Pardon my bad markdown and probably bad communication here.
I am now looking inside the find_intersection function when it is called by the last two lines in the OP snippet.
The reason why it returns empty objects is here:
https://github.com/Unidata/MetPy/blob/b9d41bfe28044ead56ba56f5dd510203548a3d7a/src/metpy/calc/tools.py#L172-L185
, where duplicate_mask is evaluated to be True but the mask variable is False. Therefore, the return in the last line returns an empty object.

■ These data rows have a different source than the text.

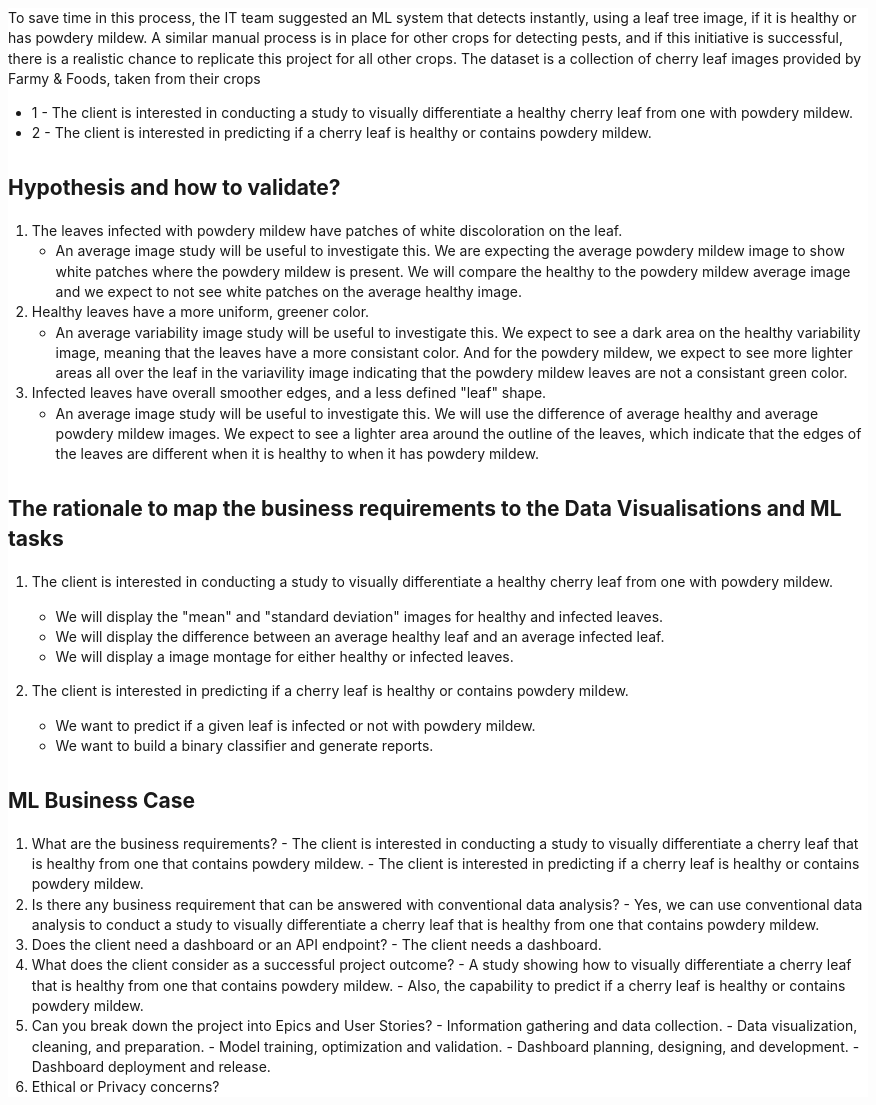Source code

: To save time in this process, the IT team suggested an ML system that detects instantly, using a leaf tree image, if it is healthy or has powdery mildew. A similar manual process is in place for other crops for detecting pests, and if this initiative is successful, there is a realistic chance to replicate this project for all other crops. The dataset is a collection of cherry leaf images provided by Farmy & Foods, taken from their crops

- 1 - The client is interested in conducting a study to visually differentiate a healthy cherry leaf from one with powdery mildew.
- 2 - The client is interested in predicting if a cherry leaf is healthy or contains powdery mildew.

## Hypothesis and how to validate?

  1. The leaves infected with powdery mildew have patches of white discoloration on the leaf.
     - An average image study will be useful to investigate this. We are expecting the average powdery mildew image to show white patches where the powdery mildew is present. We will compare the healthy to the powdery mildew average image and we expect to not see white patches on the average healthy image.
  2. Healthy leaves have a more uniform, greener color.
     - An average variability image study will be useful to investigate this. We expect to see a dark area on the healthy variability image, meaning that the leaves have a more consistant color. And for the powdery mildew, we expect to see more lighter areas all over the leaf in the variavility image indicating that the powdery mildew leaves are not a consistant green color.
  3. Infected leaves have overall smoother edges, and a less defined "leaf" shape.
     - An average image study will be useful to investigate this. We will use the difference of average healthy and average powdery mildew images. We expect to see a lighter area around the outline of the leaves, which indicate that the edges of the leaves are different when it is healthy to when it has powdery mildew.

## The rationale to map the business requirements to the Data Visualisations and ML tasks

1. The client is interested in conducting a study to visually differentiate a healthy cherry leaf from one with powdery mildew.
    - We will display the "mean" and "standard deviation" images for healthy and infected leaves.
    - We will display the difference between an average healthy leaf and an average infected leaf.
    - We will display a image montage for either healthy or infected leaves.

2. The client is interested in predicting if a cherry leaf is healthy or contains powdery mildew.
   - We want to predict if a given leaf is infected or not with powdery mildew.
   - We want to build a binary classifier and generate reports.

## ML Business Case

1. What are the business requirements?
        - The client is interested in conducting a study to visually differentiate a cherry leaf that is healthy from one that contains powdery mildew.
        - The client is interested in predicting if a cherry leaf is healthy or contains powdery mildew.
2. Is there any business requirement that can be answered with conventional data analysis?
        - Yes, we can use conventional data analysis to conduct a study to visually differentiate a cherry leaf that is healthy from one that contains powdery mildew.
3. Does the client need a dashboard or an API endpoint?
        - The client needs a dashboard.
4. What does the client consider as a successful project outcome?
        - A study showing how to visually differentiate a cherry leaf that is healthy from one that contains powdery mildew.
        - Also, the capability to predict if a cherry leaf is healthy or contains powdery mildew.
5. Can you break down the project into Epics and User Stories?
        - Information gathering and data collection.
        - Data visualization, cleaning, and preparation.
        - Model training, optimization and validation.
        - Dashboard planning, designing, and development.
        - Dashboard deployment and release.
6. Ethical or Privacy concerns?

The problematic call to find_intersection is when its called with direction == 'decreasing' and:
a = [22.72272666 21.78789749 20.82122583 19.82036577 18.78268829 17.70523254
16.58466605 16.30972975]
b = b:[23.52751994 21.64722226 19.61214924 17.80605228 15.97829835 14.31277485
12.74920203 12.42728438]
which renders the:
https://github.com/Unidata/MetPy/blob/b9d41bfe28044ead56ba56f5dd510203548a3d7a/src/metpy/calc/tools.py#L137-L138
positive (next_idx == 1 here). And in turn makes the:
https://github.com/Unidata/MetPy/blob/b9d41bfe28044ead56ba56f5dd510203548a3d7a/src/metpy/calc/tools.py#L178-L179
eval to False.
- One thing about the
directionargument: I havent read the scientific context/doc much, but hereadoesnt seem to bedecreasingrelative tob. So, maybefind_intersectionshould not be called withdirection == 'decreasing'inside thelfcfunction to begin with. Just a wild ignorant guess.

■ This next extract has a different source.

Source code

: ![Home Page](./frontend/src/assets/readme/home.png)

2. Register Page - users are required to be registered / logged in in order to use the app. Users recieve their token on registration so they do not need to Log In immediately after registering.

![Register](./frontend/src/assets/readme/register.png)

still not sure if its the right place to look at, or if I am making any sense here anyway.
@Alireza-Amani Welcome! Thanks a ton for the detailed analysis, it's very well structured and thought out. It does seem like get_intersection is the problem. I remember bumping up against it the last time I looked (very briefly) at this.
A wild guess would be to change to 'increasing' and see if anything else breaks...

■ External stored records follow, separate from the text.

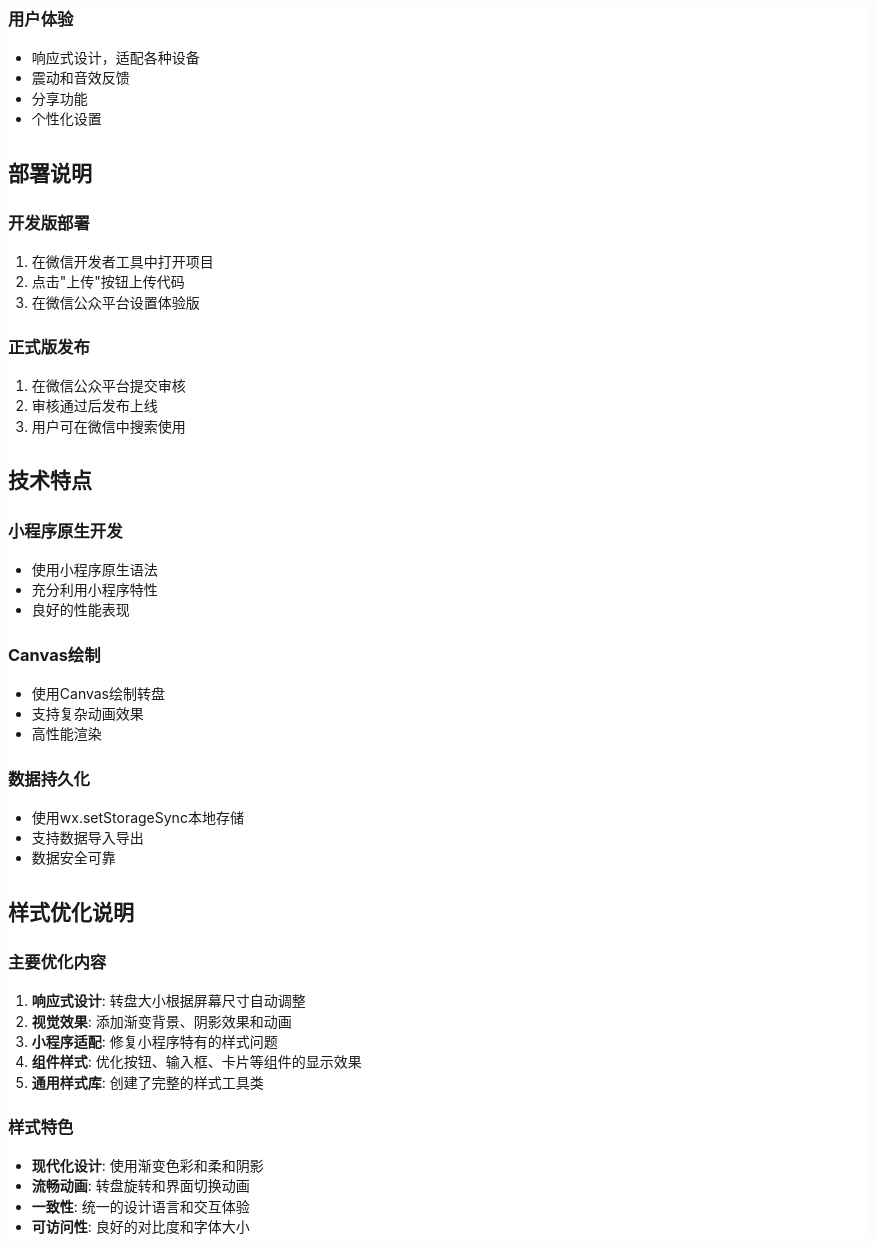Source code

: ### 用户体验
- 响应式设计，适配各种设备
- 震动和音效反馈
- 分享功能
- 个性化设置

## 部署说明

### 开发版部署
1. 在微信开发者工具中打开项目
2. 点击"上传"按钮上传代码
3. 在微信公众平台设置体验版

### 正式版发布
1. 在微信公众平台提交审核
2. 审核通过后发布上线
3. 用户可在微信中搜索使用

## 技术特点

### 小程序原生开发
- 使用小程序原生语法
- 充分利用小程序特性
- 良好的性能表现

### Canvas绘制
- 使用Canvas绘制转盘
- 支持复杂动画效果
- 高性能渲染

### 数据持久化
- 使用wx.setStorageSync本地存储
- 支持数据导入导出
- 数据安全可靠

## 样式优化说明

### 主要优化内容
1. **响应式设计**: 转盘大小根据屏幕尺寸自动调整
2. **视觉效果**: 添加渐变背景、阴影效果和动画
3. **小程序适配**: 修复小程序特有的样式问题
4. **组件样式**: 优化按钮、输入框、卡片等组件的显示效果
5. **通用样式库**: 创建了完整的样式工具类

### 样式特色
- **现代化设计**: 使用渐变色彩和柔和阴影
- **流畅动画**: 转盘旋转和界面切换动画
- **一致性**: 统一的设计语言和交互体验
- **可访问性**: 良好的对比度和字体大小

@dopplershift, thank you for taking the time to review the comments and for the suggestion.
In short, it doesn't break at any other place when I try that. Here are the last three variables of the OP snippet, printed:
mlLCLCAPE: (<Quantity(99.2639974, 'joule / kilogram')>, <Quantity(0.0, 'joule / kilogram')>)
muLCLCAPE: (<Quantity(0, 'joule / kilogram')>, <Quantity(0, 'joule / kilogram')>)
sbLCLCAPE: (<Quantity(0, 'joule / kilogram')>, <Quantity(0, 'joule / kilogram')>)
Details:
Changing direction to increasing inside lfc function at line 556:
https://github.com/Unidata/MetPy/blob/b9d41bfe28044ead56ba56f5dd510203548a3d7a/src/metpy/calc/thermo.py#L553-L563
will result in the return statement at line 563 being executed, i.e. returning nan lfc pressure to cape_cin function:
https://github.com/Unidata/MetPy/blob/b9d41bfe28044ead56ba56f5dd510203548a3d7a/src/metpy/calc/thermo.py#L1858-L1863
which will return at line 1863.
Thanks for your help here @Alireza-Amani. Testing that out on my end, this change does break at least some other "do we still have an EL if LFC is lower than LCL" scenarios. We'll be diving into this ourselves for the next release, so if you do any more exploration, be sure to let us know!
Another stackoverflow question with no EL on either end hit this. We'll prioritize this for the November milestone.